Records from a dataset
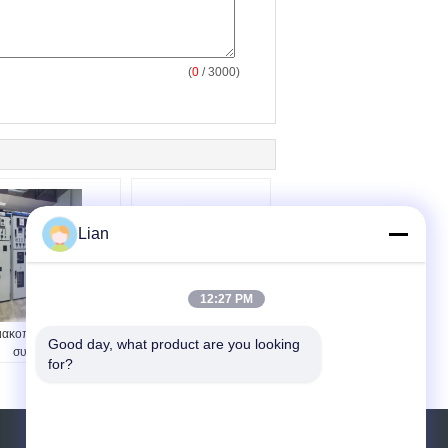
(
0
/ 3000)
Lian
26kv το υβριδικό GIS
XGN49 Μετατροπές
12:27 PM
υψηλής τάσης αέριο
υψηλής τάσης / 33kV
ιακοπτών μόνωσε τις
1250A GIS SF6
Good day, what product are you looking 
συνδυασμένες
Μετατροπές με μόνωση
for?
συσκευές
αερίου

To do -
How many of the lines above include the word "υψηλής"? Respond with the number alone.

Solution to the problem -
2